> [Excerpted passage]:
Quantification of changes in TfR vesicle traffic in neurons expressing different split kinesin tails. The figure plots the difference in the amount of anterograde transport before and 15–30 min after adding linker drug (number of anterograde events after drug minus number of anterograde events before drug; mean ± SEM). A statistically significant increase in axonal transport of TfR vesicles was observed in cells expressing FRB-KIF13A and FBR-KIF13B tails (Wilcoxon signed rank test; P < 0.01). n = 7–16 cells per condition.

Figure 7.

KIF1A and KIF13B tails bind low-density lipoprotein receptor vesicles. (A) The three constructs expressed in this assay before and after assembly of the split kinesin. (B–I) Kymographs illustrating axonal transport of LDLR-GFP vesicles in hippocampal neurons expressing different split kinesin tail constructs. The kymographs show the transport of LDLR vesicles in the axon before (0 min) and 13–21 min after addition of the linker drug. There was no change in the overall transport of TfR vesicles when KIF1Bα, KIF1Bβ, KIF13A, KIF5C, KIF17, or KIF21B tails were expressed. In contrast, there was a large increase in the long-range anterograde transport events of LDLR vesicles when KIF1A (B) or KIF13B (F) tails were used. (J) The difference in the amount of anterograde transport before and 15–30 min after adding linker drug (number of anterograde events after drug minus number of anterograde events before drug; mean ± SEM). A statistically significant increase in axonal transport of LDLR vesicles was observed in cells expressing FRB-KIF1A and FRB-KIF13B tails (Wilcoxon signed rank test; P < 0.01). n = 7–11 cells per condition. Time and distance calibration are the same for all kymographs.

Figure 8.

Accumulation of misdirected TfR in the axon. In cells expressing TfR-GFP, a KIF13B split kinesin, and soluble eBFP2 (to enable visualization of the entire axonal and dendritic arbor), incubation with the linker drug for 4 h significantly increased axonal TfR. To detect the TfR that reached the cell surface, live staining was performed using a monoclonal antibody against the extracellular GFP tag. (A) Representative control and treated cells showing the eBFP2 fill, TfR-GFP, and TfR that could be labeled from the cell surface in living cells. Note the prominent TfR fluorescence present in the treated cell. Bar, 20 µm. Boxed regions of the axon are shown at high magnification below. High magnification bar, 5 µm. (B) Line scans of the boxed regions of the axons in A show a pronounced increase in total TfR-GFP (left) and in TfR that reached the cell surface (right). A.U., arbitrary units. (C) Dot plots showing the average fluorescence intensity of TfR-GFP (left) and of TfR that could be labeled from the cell surface (right) in the axons of control cells and cells exposed to the linker drug (1 µM AP21967 for 4 h). Both total TfR and TfR that was accessible to extracellular antibody were significantly increased (t test, P < 0.001 and P < 0.005, respectively). Each point represents one cell; horizontal bars show means and SDs.

> [Problems to solve]:
a - Please extract the portion of the figure legends starting with "Quantification of changes" and going on through "7–16 cells per condition.".
b - In the figure legends, which two kinesin tails produced a statistically significant increase in axonal transport of LDLR vesicles?

> [Extracted data entries]:
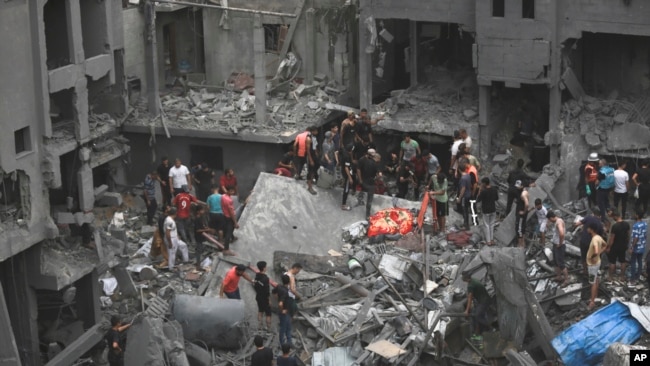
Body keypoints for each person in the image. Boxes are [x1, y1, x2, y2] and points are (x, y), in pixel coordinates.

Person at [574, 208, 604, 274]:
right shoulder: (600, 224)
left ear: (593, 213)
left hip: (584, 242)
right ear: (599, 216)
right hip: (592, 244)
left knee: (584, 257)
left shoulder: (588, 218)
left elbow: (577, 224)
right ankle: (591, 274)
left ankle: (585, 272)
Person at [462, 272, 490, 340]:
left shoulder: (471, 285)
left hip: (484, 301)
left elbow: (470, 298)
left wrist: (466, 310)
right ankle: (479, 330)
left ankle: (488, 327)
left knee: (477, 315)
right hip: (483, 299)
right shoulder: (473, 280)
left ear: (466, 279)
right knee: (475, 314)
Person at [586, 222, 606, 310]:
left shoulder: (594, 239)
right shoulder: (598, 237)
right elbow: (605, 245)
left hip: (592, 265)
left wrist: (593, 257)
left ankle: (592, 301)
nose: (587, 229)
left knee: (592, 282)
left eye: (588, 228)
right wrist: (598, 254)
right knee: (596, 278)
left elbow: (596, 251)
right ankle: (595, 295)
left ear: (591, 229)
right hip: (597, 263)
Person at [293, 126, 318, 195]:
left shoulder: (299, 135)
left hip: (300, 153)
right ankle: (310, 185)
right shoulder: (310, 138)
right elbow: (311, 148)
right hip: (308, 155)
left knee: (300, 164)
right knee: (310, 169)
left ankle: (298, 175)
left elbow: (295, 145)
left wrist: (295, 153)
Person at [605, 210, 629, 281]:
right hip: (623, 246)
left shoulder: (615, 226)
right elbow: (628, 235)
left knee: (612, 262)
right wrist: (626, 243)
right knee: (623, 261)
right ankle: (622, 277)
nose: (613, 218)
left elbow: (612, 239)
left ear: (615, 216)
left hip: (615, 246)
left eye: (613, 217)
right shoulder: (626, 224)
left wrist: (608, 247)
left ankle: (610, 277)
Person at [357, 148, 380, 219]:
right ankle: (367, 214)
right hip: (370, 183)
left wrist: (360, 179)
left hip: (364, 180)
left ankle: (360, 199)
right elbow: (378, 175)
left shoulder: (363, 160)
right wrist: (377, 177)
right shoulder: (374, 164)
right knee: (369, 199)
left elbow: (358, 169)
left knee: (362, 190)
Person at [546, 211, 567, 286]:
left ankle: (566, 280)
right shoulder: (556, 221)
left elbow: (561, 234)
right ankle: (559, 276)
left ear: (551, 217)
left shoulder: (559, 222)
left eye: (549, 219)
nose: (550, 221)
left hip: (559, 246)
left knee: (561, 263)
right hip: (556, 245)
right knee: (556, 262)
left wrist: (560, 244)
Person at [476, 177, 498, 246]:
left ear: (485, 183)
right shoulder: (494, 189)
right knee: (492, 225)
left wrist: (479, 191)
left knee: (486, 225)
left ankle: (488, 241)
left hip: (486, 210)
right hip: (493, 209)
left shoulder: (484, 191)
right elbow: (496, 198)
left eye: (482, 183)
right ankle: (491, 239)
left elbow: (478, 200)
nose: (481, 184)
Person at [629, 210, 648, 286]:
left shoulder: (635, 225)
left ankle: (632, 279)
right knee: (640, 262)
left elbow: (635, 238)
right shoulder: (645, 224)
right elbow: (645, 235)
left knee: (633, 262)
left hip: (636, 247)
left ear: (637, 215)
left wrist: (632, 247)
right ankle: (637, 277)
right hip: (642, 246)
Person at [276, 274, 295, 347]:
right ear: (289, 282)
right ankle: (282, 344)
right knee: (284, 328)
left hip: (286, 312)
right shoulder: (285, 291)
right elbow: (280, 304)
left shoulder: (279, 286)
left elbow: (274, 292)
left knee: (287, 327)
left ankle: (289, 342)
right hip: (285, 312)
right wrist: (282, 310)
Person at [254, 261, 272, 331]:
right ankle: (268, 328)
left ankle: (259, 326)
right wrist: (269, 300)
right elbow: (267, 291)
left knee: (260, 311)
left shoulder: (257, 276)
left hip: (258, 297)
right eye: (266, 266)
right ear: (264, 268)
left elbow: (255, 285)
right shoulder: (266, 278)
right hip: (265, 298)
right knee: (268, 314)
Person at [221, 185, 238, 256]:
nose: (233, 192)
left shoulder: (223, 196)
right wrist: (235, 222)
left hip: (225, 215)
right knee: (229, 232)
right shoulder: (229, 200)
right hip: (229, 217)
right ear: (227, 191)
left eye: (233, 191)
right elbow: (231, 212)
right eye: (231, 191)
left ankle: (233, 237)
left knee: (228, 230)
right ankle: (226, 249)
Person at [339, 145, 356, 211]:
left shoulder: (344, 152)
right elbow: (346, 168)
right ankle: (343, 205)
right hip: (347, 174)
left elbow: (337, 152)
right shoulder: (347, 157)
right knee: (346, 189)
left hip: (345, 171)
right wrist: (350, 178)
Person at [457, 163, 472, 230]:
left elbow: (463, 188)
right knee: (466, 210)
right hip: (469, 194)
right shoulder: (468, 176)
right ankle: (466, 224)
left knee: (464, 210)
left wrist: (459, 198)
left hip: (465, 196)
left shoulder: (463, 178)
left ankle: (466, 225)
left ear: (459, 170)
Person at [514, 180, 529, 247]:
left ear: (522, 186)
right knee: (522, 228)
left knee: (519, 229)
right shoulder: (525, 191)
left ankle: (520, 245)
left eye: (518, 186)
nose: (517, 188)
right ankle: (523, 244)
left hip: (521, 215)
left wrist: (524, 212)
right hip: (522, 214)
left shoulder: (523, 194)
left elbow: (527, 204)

> [Results for each task]:
a -
Quantification of changes in TfR vesicle traffic in neurons expressing different split kinesin tails. The figure plots the difference in the amount of anterograde transport before and 15–30 min after adding linker drug (number of anterograde events after drug minus number of anterograde events before drug; mean ± SEM). A statistically significant increase in axonal transport of TfR vesicles was observed in cells expressing FRB-KIF13A and FBR-KIF13B tails (Wilcoxon signed rank test; P < 0.01). n = 7–16 cells per condition.

b - KIF1A and KIF13B.